Once in Florida she had to go through detox, and then she went on to complete a 30-day rehab program, and from there she moved to a halfway house. Thanks to her powerful will to survive and her faith, and a great deal of hard work, one day at a time, today she has one year free from alcohol and drugs. She is now an addict in recovery.
However, despite the fact that addiction claimed all of her closest family members, and despite her own fight to survive and recover from the same disease, the obstacles in her life are far from over. A few months ago, in late 2015, Alexa began experiencing severe headaches, and after many medical consultations, and tests, and finally major brain surgery, her doctors delivered a frightening diagnosis: she had Glioblastoma, a serious form of brain cancer. She is currently undergoing chemotherapy and radiation treatment, and will soon travel to Duke University for additional ongoing treatment with a team of specialists in the field.

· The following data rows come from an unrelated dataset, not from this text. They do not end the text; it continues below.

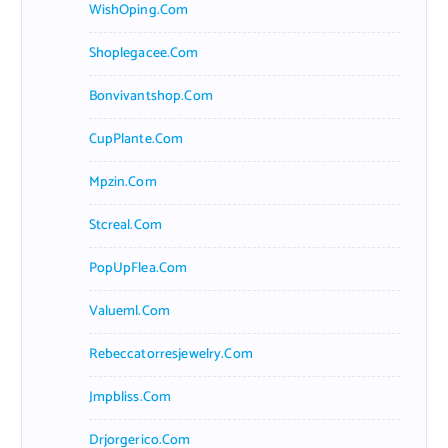
WishOping.com
Shoplegacee.com
Bonvivantshop.com
CupPlante.com
Mpzin.com
Stcreal.com
PopUpFlea.com
Valueml.com
Rebeccatorresjewelry.com
Jmpbliss.com
Drjorgerico.com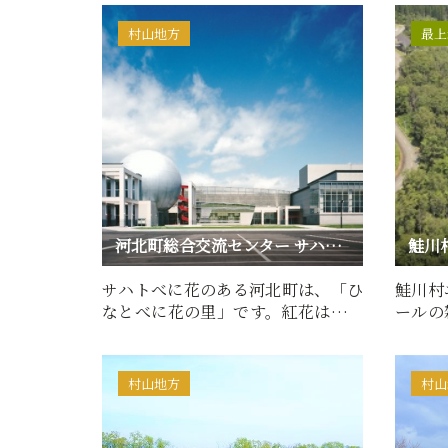
村山地方
最上
河北町総合交流センター サハトべに花
鮭川
サハトべに花のある河北町は、「ひ
鮭川村
なとべに花の里」です。紅花はエジ
ールの
プトが原産地といわれてい…
の共生
村山地方
村山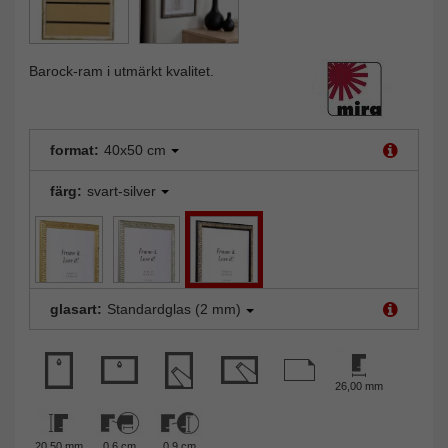
Barock-ram i utmärkt kvalitet.
format:
40x50 cm
färg:
svart-silver
glasart:
Standardglas (2 mm)
26,00 mm
20,50 mm
0,6 cm
0,9 cm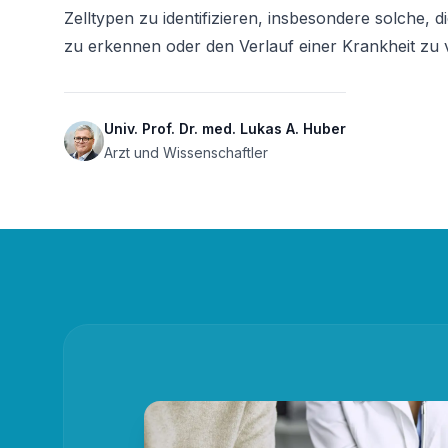
Zelltypen zu identifizieren, insbesondere solche,
zu erkennen oder den Verlauf einer Krankheit zu 
Univ. Prof. Dr. med. Lukas A. Huber
Arzt und Wissenschaftler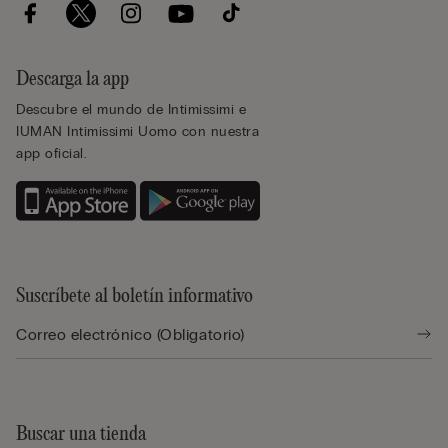
Descarga la app
Descubre el mundo de Intimissimi e
IUMAN Intimissimi Uomo con nuestra
app oficial.
Suscríbete al boletín informativo
Buscar una tienda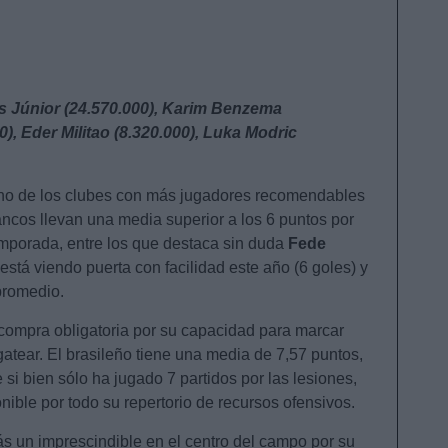
us Júnior (24.570.000), Karim Benzema
0), Eder Militao (8.320.000), Luka Modric
uno de los clubes con más jugadores recomendables
ncos llevan una media superior a los 6 puntos por
emporada, entre los que destaca sin duda
Fede
está viendo puerta con facilidad este año (6 goles) y
promedio.
e compra obligatoria por su capacidad para marcar
egatear. El brasileño tiene una media de 7,57 puntos,
 bien sólo ha jugado 7 partidos por las lesiones,
nible por todo su repertorio de recursos ofensivos.
s un imprescindible en el centro del campo por su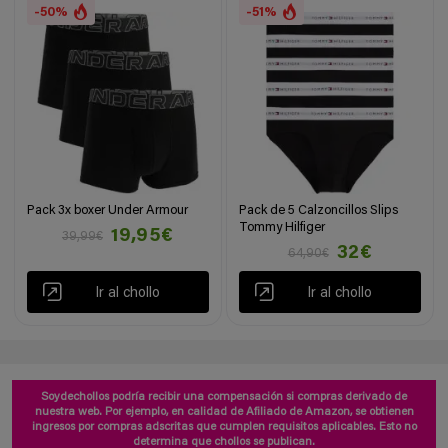
-50%
-51%
Pack 3x boxer Under Armour
Pack de 5 Calzoncillos Slips
Tommy Hilfiger
19,95€
39,99€
32€
64,90€
Ir al chollo
Ir al chollo
Soydechollos podría recibir una compensación si compras derivado de
nuestra web. Por ejemplo, en calidad de Afiliado de Amazon, se obtienen
ingresos por compras adscritas que cumplen requisitos aplicables. Esto no
determina que chollos se publican.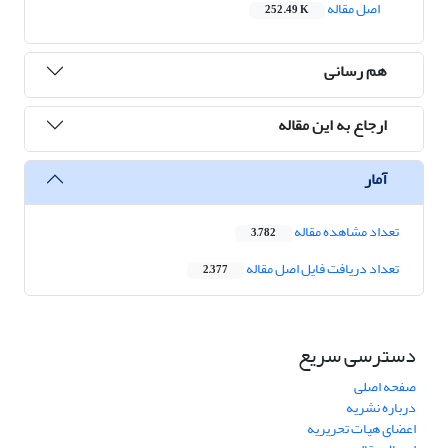
اصل مقاله
252.49 K
هم رسانی
ارجاع به این مقاله
آمار
تعداد مشاهده مقاله
3,782
تعداد دریافت فایل اصل مقاله
2,377
دسترسی سریع
صفحه اصلی
درباره نشریه
اعضای هیات تحریریه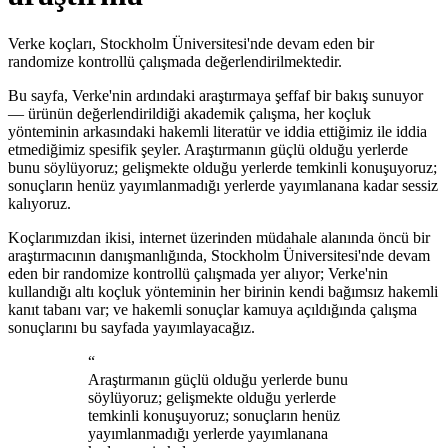
Verke koçları, Stockholm Üniversitesi'nde devam eden bir
randomize kontrollü çalışmada değerlendirilmektedir.
Bu sayfa, Verke'nin ardındaki araştırmaya şeffaf bir bakış sunuyor
— ürünün değerlendirildiği akademik çalışma, her koçluk
yönteminin arkasındaki hakemli literatür ve iddia ettiğimiz ile iddia
etmediğimiz spesifik şeyler. Araştırmanın güçlü olduğu yerlerde
bunu söylüyoruz; gelişmekte olduğu yerlerde temkinli konuşuyoruz;
sonuçların henüz yayımlanmadığı yerlerde yayımlanana kadar sessiz
kalıyoruz.
Koçlarımızdan ikisi, internet üzerinden müdahale alanında öncü bir
araştırmacının danışmanlığında, Stockholm Üniversitesi'nde devam
eden bir randomize kontrollü çalışmada yer alıyor; Verke'nin
kullandığı altı koçluk yönteminin her birinin kendi bağımsız hakemli
kanıt tabanı var; ve hakemli sonuçlar kamuya açıldığında çalışma
sonuçlarını bu sayfada yayımlayacağız.
“
Araştırmanın güçlü olduğu yerlerde bunu
söylüyoruz; gelişmekte olduğu yerlerde
temkinli konuşuyoruz; sonuçların henüz
yayımlanmadığı yerlerde yayımlanana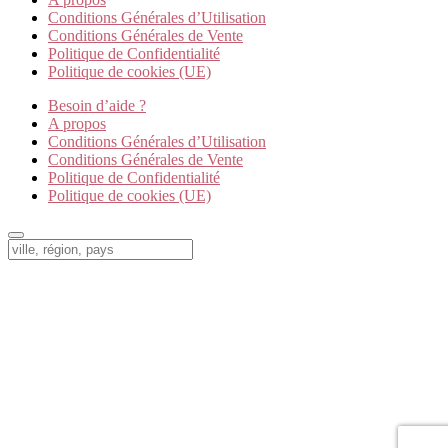
Conditions Générales d’Utilisation
Conditions Générales de Vente
Politique de Confidentialité
Politique de cookies (UE)
Besoin d’aide ?
A propos
Conditions Générales d’Utilisation
Conditions Générales de Vente
Politique de Confidentialité
Politique de cookies (UE)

The many tragedies, and the losses, and adversity this young woman has faced are mind-boggling. Any single one of them would completely overwhelm most of us. She lost every single one of her closest family members before the age of 22. She then became an addict herself, and fought her way to recovery. And now she must fight again, this time against the very frightening disease of brain cancer. As we talked I kept wondering how she maintains her will to live, and her spirit and her joy. I had to wonder how she even gets out of bed in the morning. So I asked her how she does it.

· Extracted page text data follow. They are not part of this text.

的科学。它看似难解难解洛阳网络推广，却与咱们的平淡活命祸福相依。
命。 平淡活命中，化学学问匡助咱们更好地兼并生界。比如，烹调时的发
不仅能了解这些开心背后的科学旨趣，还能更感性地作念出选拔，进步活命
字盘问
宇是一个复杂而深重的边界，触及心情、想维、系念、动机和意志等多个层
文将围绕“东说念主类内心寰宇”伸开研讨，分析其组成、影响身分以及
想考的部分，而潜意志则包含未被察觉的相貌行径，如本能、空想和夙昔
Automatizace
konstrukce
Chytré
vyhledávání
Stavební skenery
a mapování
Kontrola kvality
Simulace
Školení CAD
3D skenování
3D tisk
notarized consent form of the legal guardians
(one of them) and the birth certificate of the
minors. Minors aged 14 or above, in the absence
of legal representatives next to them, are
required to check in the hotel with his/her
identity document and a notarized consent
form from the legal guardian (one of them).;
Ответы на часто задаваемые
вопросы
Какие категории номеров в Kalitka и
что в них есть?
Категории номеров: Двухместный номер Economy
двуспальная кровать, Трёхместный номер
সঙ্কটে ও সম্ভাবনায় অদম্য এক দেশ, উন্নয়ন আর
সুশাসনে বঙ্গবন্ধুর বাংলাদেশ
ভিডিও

She said that what motivates her most is her desire to help others with the disease of addiction. She wants to tell her story to inspire them to fight for their recovery, for their lives. She said that she has spent her whole life fighting, and she has won many battles, and she ardently believes others can do the same. She continued to explain: “If someone were to ask me what my dying wish is, or what I want to come out of all this tragedy, I would say that all my trials and tribulations have not stopped me from doing God’s work. My work, my gift is to share my story. I believe that is my purpose in life. I want to share my experience, strength and hope with others, especially other young girls and women who are fighting the disease of addiction.” She adds, “You see, this was never really just about me. Its about all the people I believe I can encourage to fight on, no matter what challenges they face. If I can do this, so can they. ” She stopped, and then quietly added, “We are never promised tomorrow.”
Alexa’s heart goes out to the young addicts who feel hopeless. Her gentle advice to them is to “never forget where you came from, and all the obstacles you have faced along the way, because one day your story may help unlock someone else’s prison. You have the power to choose your own direction, just like Dorothy in the Wizard of Oz. Dorothy got to choose her path, down the Yellow Brick Road. Just like her, you have the power to choose the path toward a beautiful life of recovery.”
And then I asked her the question I started with – how does she do it? How does she even get out of bed each morning? She smiled her sweet, peaceful, almost Madonna-like smile, and answered, “Oh, that’s easy. One day at a time.”